In accordance with NASDAQ rules, we had until January 2, 2024 to submit a plan to the NASDAQ Staff to regain compliance with the Stockholders' Equity Requirement, which we submitted by such date. On February 5, 2024, Nasdaq notified us that, based on its review of the Company and the materials submitted by us to NASDAQ, NASDAQ Staff determined to grant us an extension to regain compliance with the Stockholders' Equity Requirement until May 15, 2024, subject to the Company regaining and evidencing compliance with the Stockholders' Equity Requirement by such date.
Any delisting of our Class A common stock from NASDAQ, including as a result of our inability to regain compliance with the Stockholders' Equity Requirement, could adversely affect our ability to attract new investors, reduce the liquidity of our outstanding shares of Class A common stock, reduce our ability to raise additional capital, reduce the price at which our Class A common stock trades, result in negative publicity and increase the transaction costs inherent in trading such shares with overall negative effects for our stockholders.

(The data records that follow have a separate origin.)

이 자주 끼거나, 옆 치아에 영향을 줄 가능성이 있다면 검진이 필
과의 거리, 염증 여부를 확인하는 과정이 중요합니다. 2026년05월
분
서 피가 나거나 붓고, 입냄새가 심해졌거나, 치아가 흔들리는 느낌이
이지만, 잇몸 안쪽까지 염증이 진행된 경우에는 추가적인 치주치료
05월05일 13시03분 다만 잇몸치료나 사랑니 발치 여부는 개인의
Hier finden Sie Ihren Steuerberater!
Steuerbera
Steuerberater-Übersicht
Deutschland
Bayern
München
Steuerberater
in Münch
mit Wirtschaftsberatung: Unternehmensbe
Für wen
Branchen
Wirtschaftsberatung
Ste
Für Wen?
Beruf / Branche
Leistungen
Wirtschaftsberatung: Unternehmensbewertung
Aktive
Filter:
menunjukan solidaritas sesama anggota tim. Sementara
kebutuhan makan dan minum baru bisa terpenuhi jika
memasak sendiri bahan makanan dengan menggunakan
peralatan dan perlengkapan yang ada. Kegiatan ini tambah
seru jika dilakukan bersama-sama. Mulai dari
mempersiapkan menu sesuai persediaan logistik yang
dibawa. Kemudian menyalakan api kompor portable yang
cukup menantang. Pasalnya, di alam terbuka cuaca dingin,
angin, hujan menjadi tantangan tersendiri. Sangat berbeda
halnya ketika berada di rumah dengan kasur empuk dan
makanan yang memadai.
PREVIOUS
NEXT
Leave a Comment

We cannot assure you that our Class A common stock, if delisted from NASDAQ, will be listed on another national securities exchange or quoted on an over-the-counter quotation system. In addition, delisting of our Class A common stock could deter broker-dealers from making a market in or otherwise seeking or generating interest in our Class A common stock and might deter certain institutions and persons from investing in our securities at all. For these reasons and others, delisting could adversely affect our business, financial condition and liquidity.
To regain compliance with the Stockholders' Equity Requirement, we entered into the INDYCAR Agreement. Pursuant to the INDYCAR Agreement, our liability to INDYCAR, LLC in the amount of approximately $2.9 million was settled for $400,000, which resulted in a gain of approximately $2.5 million, which resulted in a $2.5 million increase to our stockholders' equity. On June 3, 2024, the Nasdaq Stock Market LLC notified us that based on our disclosure of the INDYCAR Agreement in our Current Report on Form 8-K filed by us on May 23, 2024, Nasdaq's staff has determined that we comply with the Stockholders' Equity Requirement. In our Quarterly Report on Form 10-Q for the quarter ended June 30, 2024, we reported stockholders' equity of approximately $3.0 million; however, because we report stockholders' equity of less than $2.2 million in this Report, which is below the Stockholders' Equity Requirement, we expect to receive a deficiency letter from the NASDAQ Staff notifying us that we are not in compliance with the Stockholders' Equity Requirement. If we fail to timely submit a plan to the NASDAQ Staff to regain compliance with the Stockholders' Equity Requirement, and to thereafter regain compliance with such requirement, we may be subject to delisting. At that time, Nasdaq will provide written notification to us, which we may then appeal Nasdaq's determination to a Nasdaq Hearings Panel.